Braindump on approach to writing a technical book.

July 8, 2018. Filed under writing 33

I've been blogging for more than a decade now, and I've always had a loose goal of blending my writing into a book at some point, although timing around that goal has been pretty abstract. A few weeks ago I ran the conceptual exercise of what a book using only my existing writing might look like, and my take away was that it would be a very fragmented read.

While there isn't a unified package for all my content, I think parts could be reworked into cohesive wholes of their own, focused on perhaps engineering leadership or infrastructure engineering.

From there I've spent some more time thinking about the overall endeavor, asking around a bit on Twitter, and I've written up some notes on how I should approach this.


I think there are probably five broad motivations for writing a book:

  1. Wouldn't it be really cool to have written a book?
  2. Let's try to make some money!
  3. This would be a great way to build my career!
  4. Let's try to meaningfully raise the ceiling for practitioners in the field!
  5. Let's try to meaningfully raise the floor for practitioners in the field!

As best I can tell, the first two are somewhat misguided, but the later three seem to be pretty valid. The last two are not necessarily mutually exclusive, but I think the approach, topics and content would be different enough that pursuing both simultaneously would make the degree of difficulty unnecessarily high.

Loosely, I think you should never pick 1 or 2, always pick 3, and then pick either 4 or 5.


Assuming one picked three and either four or five, some more concrete metrics to set goals around might be:

  1. Number of copies sold, benchmarked against comparable books, and previous books by same author.
  2. Amazon popularity rating within category.
  3. Amazon ratings, benchmarked against category.
  4. Format efficiency rating: how was performance compared to alternative publishing mechanisms. How does reach of publishing a book compare to writing the equivalent ~50 blog posts, speaking on podcasts, and so on.
  5. Number of twitter mentions, benchmarked against comparable books.
  6. Enabled opportunities, e.g. for O'Reilly's they give access to their conferences to promote their authors, which creates visibility for their authors

Questions to answer

Thinking about the overall process of writing a book, some questions that would be interesting to answer if one were creating a new publisher:

  1. Are books an effective mechanism to develop a new following?
  2. If an individual is developing a portfolio of content, when are book an effective avenue? E.g. should you bootstrap a following with a book, or should you capitalize on an existing following using books? (Maybe they appeal to different cohorts, so it's a pure return on investment question?)
  3. Is the goal of a successful book to be a self-fueled marketing campaign, or is it possible to actually make money by writing or publishing books?
  4. What is the role of conference and conference speaking in successful book marketing?

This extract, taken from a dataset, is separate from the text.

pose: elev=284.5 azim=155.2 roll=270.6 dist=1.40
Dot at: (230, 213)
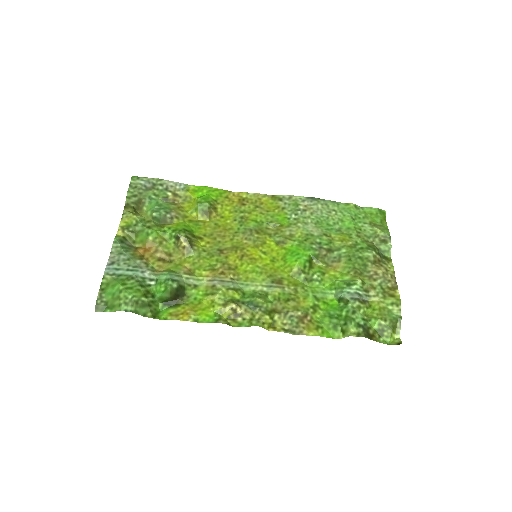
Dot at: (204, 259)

Not knowing anything about how to do this, but often being in the position of doing things I know nothing about, my loose sense of the best way to approach this process is:

  1. Write down your motivations for writing this particular book. Are you looking to raise the floor or raise the ceiling? If neither, what are you hoping to accomplish, and what are you hoping to add to the conversation?
  2. Identify existing book which are similar to the book that you want to write. What does each of those books do well?
  3. Using your idea of the book you want to write and the similar books, identify the audience you want to focus on. Is that market large enough to accomplish your goals?
  4. Write the table of contents for the book. If possible, pull together related content you've already written that captures some of those topics, which will help ground the content a bit.
  5. Identify at least ten folks within your target audience, and ask them for feedback on your proposed table of contents. Would they read it? What's most interesting? What is missing?
  6. Iterate on the table of content until folks feel genuinely excited about it.
  7. Take the table of content and then move into heavy outlining, identifying the topics you would want to write in each section.
  8. Pick one section that you think is interesting and write it.
  9. Get feedback from the same group of folks as before on this one section, and iterate on it until folks are excited about it's format, content and quality.
  10. Write everything else, using that one section as the template.
  11. You've written a book.

If folks have approached this differently, please let me know!